At the same time, the colossal structures raised for the occasion – designed mainly by foreigners – turn Beijing into a rich laboratory of architectures that permit taking the temperature of a feverish discipline. Rising over a landscape of fast urban growth and vast destruction, which has led to the disappearance of the traditional city of hutongs and courthouses, the five major public works – to which we add here a private development
as an example of the country’s present building boom – are emblems of China’s rise, but also serve to illustrate the current architectural debate.
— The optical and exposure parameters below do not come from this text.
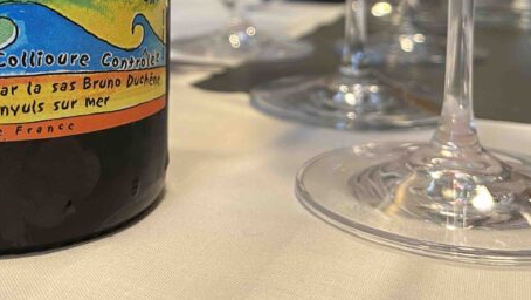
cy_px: -60
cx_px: 204
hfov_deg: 38.9
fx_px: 747
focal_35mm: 53
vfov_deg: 21.1
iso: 125
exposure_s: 1/61
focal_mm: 5.1
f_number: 1.6
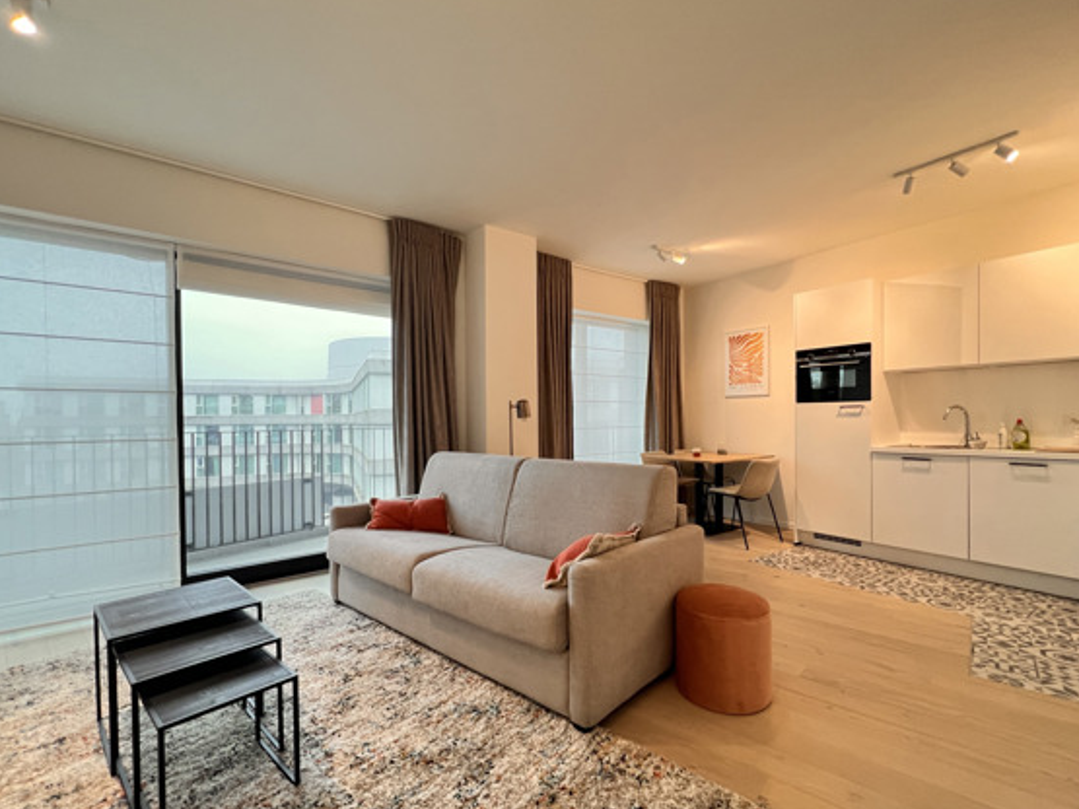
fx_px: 467
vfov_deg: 81.7
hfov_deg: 98.2
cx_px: 539
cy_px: 422
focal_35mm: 15
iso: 200
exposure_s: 1/50
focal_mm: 1.57
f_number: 1.8
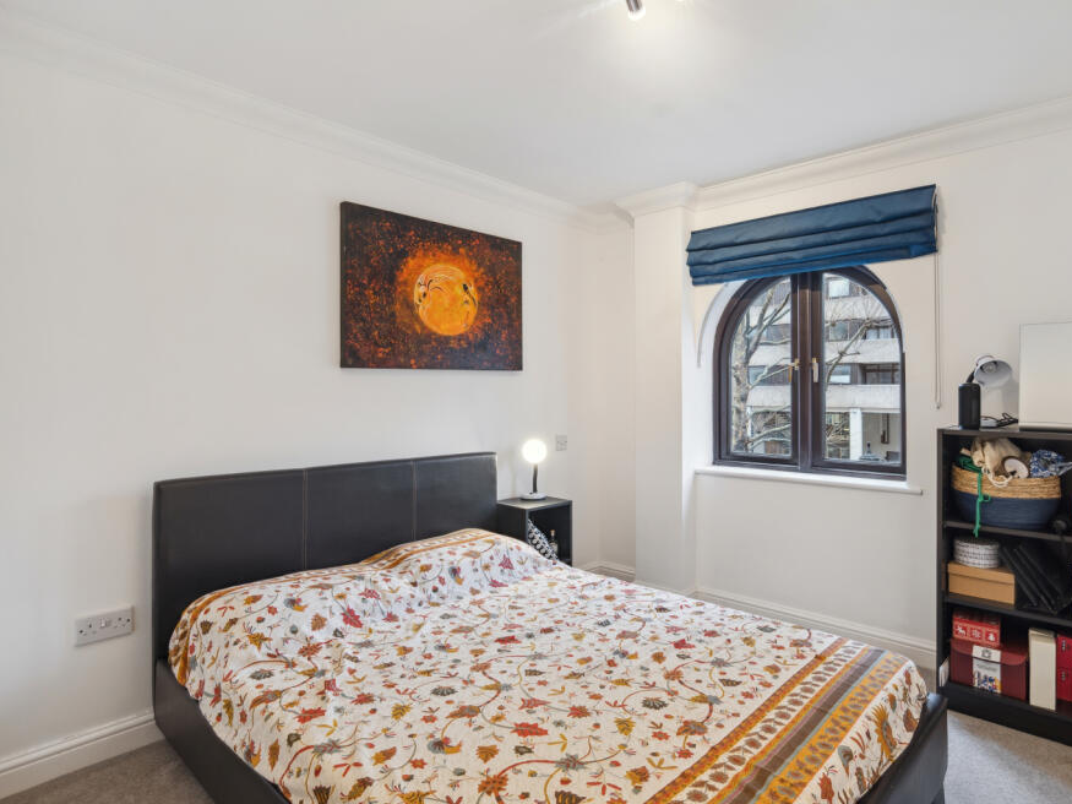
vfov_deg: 71.6
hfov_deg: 87.4
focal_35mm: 18
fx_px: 557
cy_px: 409
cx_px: 597
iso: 400
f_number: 11
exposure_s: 1/5
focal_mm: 16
The airport by Norman Foster, with its exact diagram of flows and an unexpected lightness in what is after all the largest building in the world, shows the stubborn resilience of modernity; a design approach that is also present in the National Theater by the polytechnicien and also airport architect Paul Andreu, whose pearly ellipsoid of glass and titanium over the water inevitably evokes that French geometric monumentality that leads us back to Boullée. Postmodern in their epidermic representation of random meshes are, in contrast, the two large sports venues of the Olympic Park: the great stadium by Herzog & de Meuron, turned into an instant icon of the Games – both techtonic and pyrotechnical –, through a huge skein that knits the steel to conform what has been described as an intimate and titanic nest; and the appealing swimming pools by PTW, known as the water cube because their prismatic precinct is clad in a translucent skin of soft ETFE bubbles. Midway between epithelial postmodernity and heroic modernity are the two high-rise projects, the striking logo drawn up as a folded frame by OMA to serve as headquarters of the CCTV, with its calligraphic expression of the structural stresses and its gymnastic, formal displays in a tradition that goes from the Wolkenbügel to the Max Reinhardt Haus, and through the KIO towers; and the Linked Hybrid by Steven Holl, eight intertwined towers that unite the metaphysical abstraction of a residential still life and the technical dynamism of their industrial footbridges, in the wake of those we admire in the Van Nelle or the Pompeia factories.